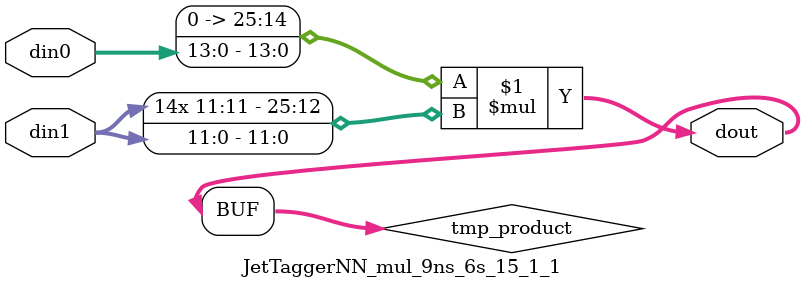
<source format=v>

`timescale 1 ns / 1 ps

  module JetTaggerNN_mul_9ns_6s_15_1_1(din0, din1, dout);
parameter ID = 1;
parameter NUM_STAGE = 0;
parameter din0_WIDTH = 14;
parameter din1_WIDTH = 12;
parameter dout_WIDTH = 26;

input [din0_WIDTH - 1 : 0] din0; 
input [din1_WIDTH - 1 : 0] din1; 
output [dout_WIDTH - 1 : 0] dout;

wire signed [dout_WIDTH - 1 : 0] tmp_product;











assign tmp_product = $signed({1'b0, din0}) * $signed(din1);










assign dout = tmp_product;







endmodule

</source>
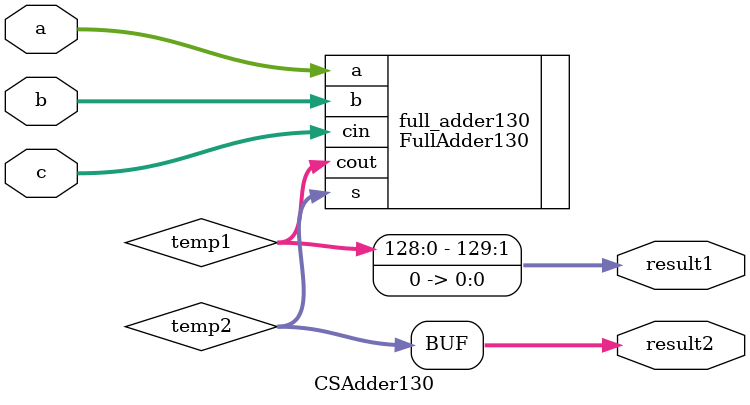
<source format=v>

module CSAdder130 (
    input wire[129:0] a,
    input wire[129:0] b,
    input wire[129:0] c,

    output wire[129:0] result1,
    output wire[129:0] result2
);
/* verilator lint_off UNUSED */
wire[129:0] temp1;
wire[129:0] temp2;

FullAdder130 full_adder130(
    .a(a),
    .b(b),
    .cin(c),

    .cout(temp1),
    .s(temp2)
);

assign result1 = {temp1[128:0], 1'd0};
/* verilator lint_on UNUSED */
assign result2 = temp2;

endmodule

</source>
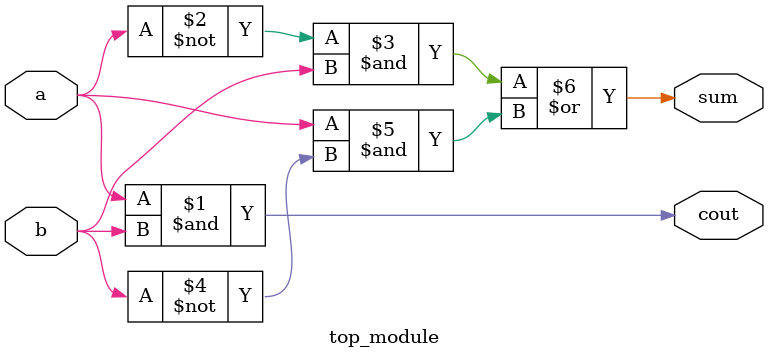
<source format=v>
module top_module(
    input a, b,
    output cout, sum );

    assign cout = a & b;
    assign sum = (~a & b) | (a & ~b);

endmodule

</source>
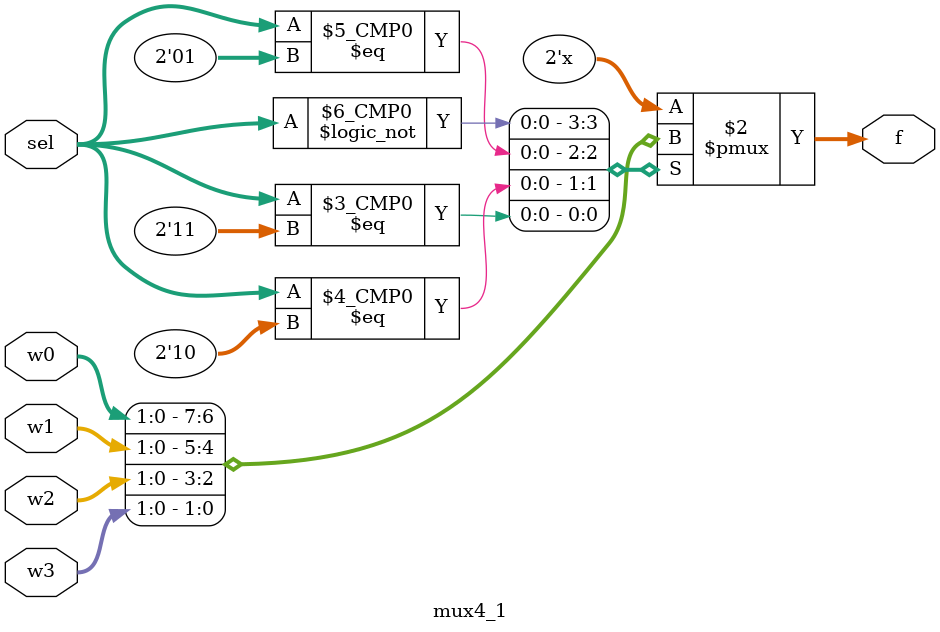
<source format=v>
module mux4_1 (
    sel ,f,w0,w1,w2,w3
);
parameter n=2;

input [n-1 :0] w0,w1,w2,w3;
input [1:0] sel; 
output reg [n-1 :0] f;


always @( *) begin
    case (sel)
        2'b00 : f=w0;
        2'b01 : f=w1;
        2'b10 : f=w2;
        2'b11 : f=w3;

        default :f=2'b0;
    endcase
end

endmodule //mux4_1
</source>
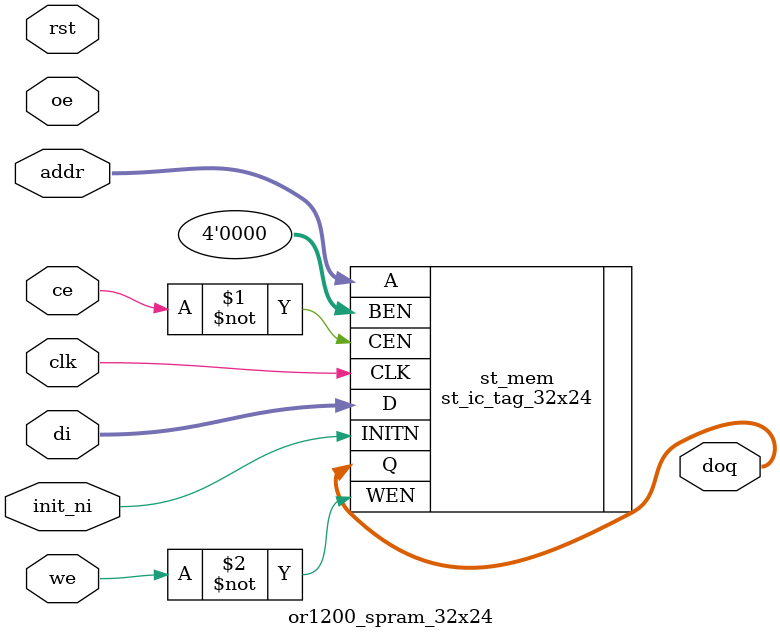
<source format=v>

`include "timescale.v"
// synopsys translate_on
`include "or1200_defines.v"

module or1200_spram_32x24(
`ifdef OR1200_BIST
	// RAM BIST
	mbist_si_i, mbist_so_o, mbist_ctrl_i,
`endif
	// Generic synchronous single-port RAM interface
	clk, rst, init_ni, ce, we, oe, addr, di, doq
);

//
// Default address and data buses width
//
parameter aw = 5;
parameter dw = 24;
parameter FLIPWELL = 0;
//
// Generic synchronous single-port RAM interface
//
input			clk;	// Clock
input			rst;	// Reset
input 		        init_ni;
input			ce;	// Chip enable input
input			we;	// Write enable input
input			oe;	// Output enable input
input 	[aw-1:0]	addr;	// address bus inputs
input	[dw-1:0]	di;	// input data bus
output	[dw-1:0]	doq;	// output data bus
   
st_ic_tag_32x24 
#(.FLIPWELL(FLIPWELL))
st_mem
  (
   .CLK(clk),
   .INITN(init_ni),
   .CEN(~ce),
   .WEN(~we),
   .A(addr),
   .D(di),
   .BEN(4'b0),
   .Q(doq)
   );
   
endmodule

</source>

Instructions for the task → If a line in the records contains the string "assign", copy it out.

Answer below →
assign tmp_product = $signed({1'b0, din0}) * $signed(din1);
assign dout = tmp_product;
assign result1 = {temp1[128:0], 1'd0};
assign result2 = temp2;
    assign cout = a & b;
    assign sum = (~a & b) | (a & ~b);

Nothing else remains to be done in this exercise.